Saklanan kayıtlar:
..........
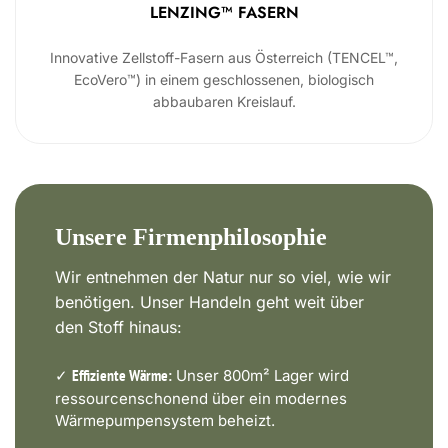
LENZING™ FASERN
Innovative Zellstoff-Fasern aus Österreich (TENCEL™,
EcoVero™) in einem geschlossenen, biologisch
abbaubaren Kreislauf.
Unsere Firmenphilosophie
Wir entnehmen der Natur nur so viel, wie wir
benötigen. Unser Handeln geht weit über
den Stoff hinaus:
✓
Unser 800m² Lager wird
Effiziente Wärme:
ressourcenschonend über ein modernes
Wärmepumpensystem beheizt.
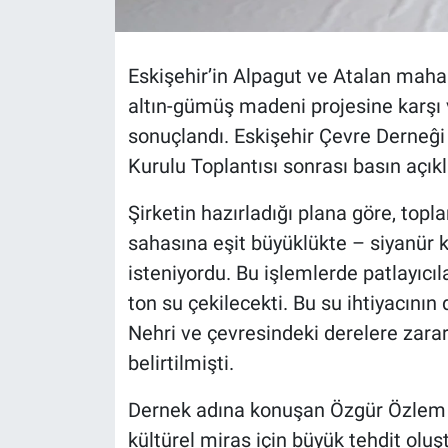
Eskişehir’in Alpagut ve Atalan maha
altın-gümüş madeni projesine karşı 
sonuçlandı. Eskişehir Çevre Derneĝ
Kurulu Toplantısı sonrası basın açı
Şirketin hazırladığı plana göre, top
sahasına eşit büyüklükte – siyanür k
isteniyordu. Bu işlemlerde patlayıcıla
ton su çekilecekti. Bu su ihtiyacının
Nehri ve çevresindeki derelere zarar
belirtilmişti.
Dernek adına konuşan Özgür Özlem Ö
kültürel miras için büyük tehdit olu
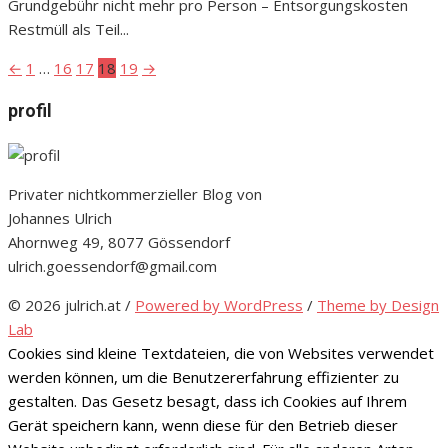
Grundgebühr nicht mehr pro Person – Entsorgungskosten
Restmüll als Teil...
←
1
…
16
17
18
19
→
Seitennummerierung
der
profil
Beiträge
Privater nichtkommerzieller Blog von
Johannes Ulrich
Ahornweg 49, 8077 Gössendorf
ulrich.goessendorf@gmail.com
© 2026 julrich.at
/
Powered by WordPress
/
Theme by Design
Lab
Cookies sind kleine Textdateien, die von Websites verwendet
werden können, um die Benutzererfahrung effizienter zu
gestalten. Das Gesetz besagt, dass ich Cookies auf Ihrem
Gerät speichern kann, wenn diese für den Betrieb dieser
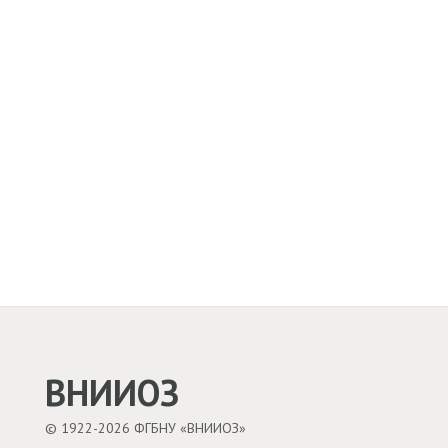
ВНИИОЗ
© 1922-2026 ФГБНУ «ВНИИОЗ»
..........
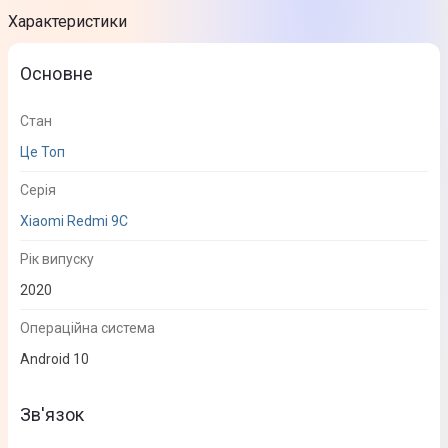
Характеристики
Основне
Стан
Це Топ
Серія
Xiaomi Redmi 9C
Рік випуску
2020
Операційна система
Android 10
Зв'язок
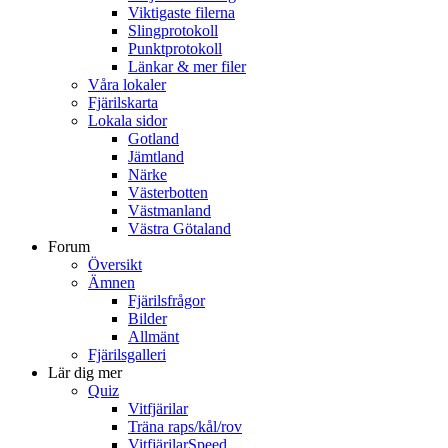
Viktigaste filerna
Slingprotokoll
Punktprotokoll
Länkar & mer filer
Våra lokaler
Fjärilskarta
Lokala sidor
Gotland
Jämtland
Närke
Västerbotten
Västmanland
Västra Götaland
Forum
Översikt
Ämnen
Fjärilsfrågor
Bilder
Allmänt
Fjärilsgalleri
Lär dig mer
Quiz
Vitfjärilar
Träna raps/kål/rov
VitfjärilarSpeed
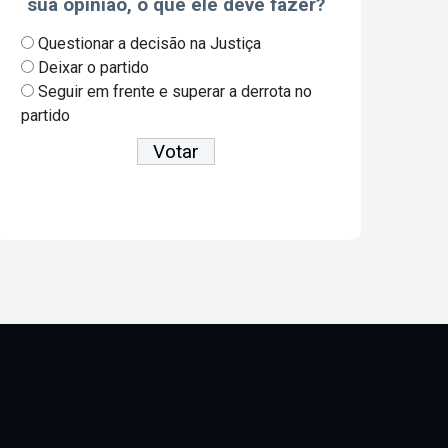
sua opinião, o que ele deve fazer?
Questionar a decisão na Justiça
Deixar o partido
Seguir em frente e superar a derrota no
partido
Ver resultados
..........
- _Alıştırma_:
Öğelerde "LENZING™ FASERN" içeren satırla açılıp "kültürel miras için büyük tehdit olu" içeren satırla kapanan bölümü, iki uçtaki satırlar da dahil, "No" ve "Satır" sütunlu bir Markdown tablosu olarak düzenleyin. Her satıra bir sıra numarası verin, boş satırları atlayın ve resimleri cevaba almayın.

- _Görev Cevabı_:
| No | Satır |
|---|---|
| 1 | LENZING™ FASERN |
| 2 | Innovative Zellstoff-Fasern aus Österreich (TENCEL™, |
| 3 | EcoVero™) in einem geschlossenen, biologisch |
| 4 | abbaubaren Kreislauf. |
| 5 | Unsere Firmenphilosophie |
| 6 | Wir entnehmen der Natur nur so viel, wie wir |
| 7 | benötigen. Unser Handeln geht weit über |
| 8 | den Stoff hinaus: |
| 9 | ✓ |
| 10 | Unser 800m² Lager wird |
| 11 | Effiziente Wärme: |
| 12 | ressourcenschonend über ein modernes |
| 13 | Wärmepumpensystem beheizt. |
| 14 | Eskişehir’in Alpagut ve Atalan maha |
| 15 | altın-gümüş madeni projesine karşı  |
| 16 | sonuçlandı. Eskişehir Çevre Derneĝ |
| 17 | Kurulu Toplantısı sonrası basın açı |
| 18 | Şirketin hazırladığı plana göre, top |
| 19 | sahasına eşit büyüklükte – siyanür k |
| 20 | isteniyordu. Bu işlemlerde patlayıcıla |
| 21 | ton su çekilecekti. Bu su ihtiyacının |
| 22 | Nehri ve çevresindeki derelere zarar |
| 23 | belirtilmişti. |
| 24 | Dernek adına konuşan Özgür Özlem Ö |
| 25 | kültürel miras için büyük tehdit olu |